## Problem
Which lines in the data below contain the word "path"? Extract each of those lines in full.

[Region annotation records]
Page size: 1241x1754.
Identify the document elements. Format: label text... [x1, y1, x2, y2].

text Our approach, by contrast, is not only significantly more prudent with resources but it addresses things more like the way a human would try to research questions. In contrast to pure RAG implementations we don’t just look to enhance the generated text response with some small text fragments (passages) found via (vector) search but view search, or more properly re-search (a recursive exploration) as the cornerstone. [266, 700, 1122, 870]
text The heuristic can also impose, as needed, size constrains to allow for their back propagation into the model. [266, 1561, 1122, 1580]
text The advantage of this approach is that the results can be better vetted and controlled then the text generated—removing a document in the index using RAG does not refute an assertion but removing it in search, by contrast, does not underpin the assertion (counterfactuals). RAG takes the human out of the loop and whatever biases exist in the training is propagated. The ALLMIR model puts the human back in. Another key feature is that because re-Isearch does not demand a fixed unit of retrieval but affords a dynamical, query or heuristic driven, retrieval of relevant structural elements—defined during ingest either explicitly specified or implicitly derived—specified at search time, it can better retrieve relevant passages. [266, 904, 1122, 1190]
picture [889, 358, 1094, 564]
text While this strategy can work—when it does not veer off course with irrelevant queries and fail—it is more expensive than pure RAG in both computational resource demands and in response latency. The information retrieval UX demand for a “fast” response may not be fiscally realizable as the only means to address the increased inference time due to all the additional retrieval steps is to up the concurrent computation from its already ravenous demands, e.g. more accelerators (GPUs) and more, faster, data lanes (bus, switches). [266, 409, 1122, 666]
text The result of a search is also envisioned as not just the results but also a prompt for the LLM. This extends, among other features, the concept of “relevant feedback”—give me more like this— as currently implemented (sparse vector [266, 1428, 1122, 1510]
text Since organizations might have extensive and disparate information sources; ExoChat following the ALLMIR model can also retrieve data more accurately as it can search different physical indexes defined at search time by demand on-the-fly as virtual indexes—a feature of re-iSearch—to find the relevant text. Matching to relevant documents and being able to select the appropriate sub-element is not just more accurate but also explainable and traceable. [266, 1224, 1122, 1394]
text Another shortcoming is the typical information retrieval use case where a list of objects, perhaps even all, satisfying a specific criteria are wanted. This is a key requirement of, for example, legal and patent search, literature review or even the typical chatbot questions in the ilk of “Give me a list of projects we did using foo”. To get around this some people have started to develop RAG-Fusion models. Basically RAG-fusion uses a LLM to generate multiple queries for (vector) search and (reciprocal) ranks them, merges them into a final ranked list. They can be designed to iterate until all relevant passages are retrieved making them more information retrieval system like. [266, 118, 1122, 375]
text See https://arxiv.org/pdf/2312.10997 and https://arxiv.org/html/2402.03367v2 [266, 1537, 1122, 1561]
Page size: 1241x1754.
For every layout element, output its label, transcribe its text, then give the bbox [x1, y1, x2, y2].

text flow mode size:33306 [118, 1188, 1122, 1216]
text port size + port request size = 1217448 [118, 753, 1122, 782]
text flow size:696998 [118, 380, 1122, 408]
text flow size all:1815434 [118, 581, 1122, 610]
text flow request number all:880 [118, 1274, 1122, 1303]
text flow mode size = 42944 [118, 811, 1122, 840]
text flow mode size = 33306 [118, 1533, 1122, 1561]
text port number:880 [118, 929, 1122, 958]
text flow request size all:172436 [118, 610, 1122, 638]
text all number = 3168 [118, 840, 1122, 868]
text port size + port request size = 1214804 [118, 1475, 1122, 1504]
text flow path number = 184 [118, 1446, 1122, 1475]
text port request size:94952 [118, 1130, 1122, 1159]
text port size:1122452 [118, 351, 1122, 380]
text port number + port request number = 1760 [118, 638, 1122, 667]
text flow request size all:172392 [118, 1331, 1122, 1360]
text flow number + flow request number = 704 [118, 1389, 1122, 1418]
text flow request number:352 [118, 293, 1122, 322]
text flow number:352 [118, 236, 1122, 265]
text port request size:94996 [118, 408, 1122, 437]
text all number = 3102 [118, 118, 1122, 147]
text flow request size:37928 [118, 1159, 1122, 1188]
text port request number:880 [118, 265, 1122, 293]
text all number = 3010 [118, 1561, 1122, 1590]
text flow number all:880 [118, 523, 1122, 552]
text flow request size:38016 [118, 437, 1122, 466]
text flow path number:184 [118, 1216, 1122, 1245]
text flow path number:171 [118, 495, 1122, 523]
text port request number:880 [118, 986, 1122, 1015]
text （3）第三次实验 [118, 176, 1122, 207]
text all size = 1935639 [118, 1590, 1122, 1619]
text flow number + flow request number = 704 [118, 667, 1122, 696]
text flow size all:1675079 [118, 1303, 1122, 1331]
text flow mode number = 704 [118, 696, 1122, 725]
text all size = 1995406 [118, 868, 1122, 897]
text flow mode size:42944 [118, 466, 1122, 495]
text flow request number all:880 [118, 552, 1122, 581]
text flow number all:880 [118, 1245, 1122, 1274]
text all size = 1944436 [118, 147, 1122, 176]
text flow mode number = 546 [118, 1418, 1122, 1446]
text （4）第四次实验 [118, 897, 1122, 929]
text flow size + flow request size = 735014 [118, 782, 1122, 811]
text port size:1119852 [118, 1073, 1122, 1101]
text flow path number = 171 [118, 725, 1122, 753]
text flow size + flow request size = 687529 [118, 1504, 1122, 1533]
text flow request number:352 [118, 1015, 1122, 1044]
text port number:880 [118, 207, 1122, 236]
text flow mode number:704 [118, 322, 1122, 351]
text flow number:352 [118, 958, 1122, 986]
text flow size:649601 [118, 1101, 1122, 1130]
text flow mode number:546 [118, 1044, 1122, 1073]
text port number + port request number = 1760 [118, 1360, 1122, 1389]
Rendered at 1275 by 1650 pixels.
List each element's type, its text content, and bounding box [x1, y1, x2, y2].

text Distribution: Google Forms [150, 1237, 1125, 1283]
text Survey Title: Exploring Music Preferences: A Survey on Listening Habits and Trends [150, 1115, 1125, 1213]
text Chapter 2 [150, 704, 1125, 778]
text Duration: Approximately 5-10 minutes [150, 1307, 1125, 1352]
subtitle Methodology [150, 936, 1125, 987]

## The answer
text flow path number = 184 [118, 1446, 1122, 1475]
text flow path number:184 [118, 1216, 1122, 1245]
text flow path number:171 [118, 495, 1122, 523]
text flow path number = 171 [118, 725, 1122, 753]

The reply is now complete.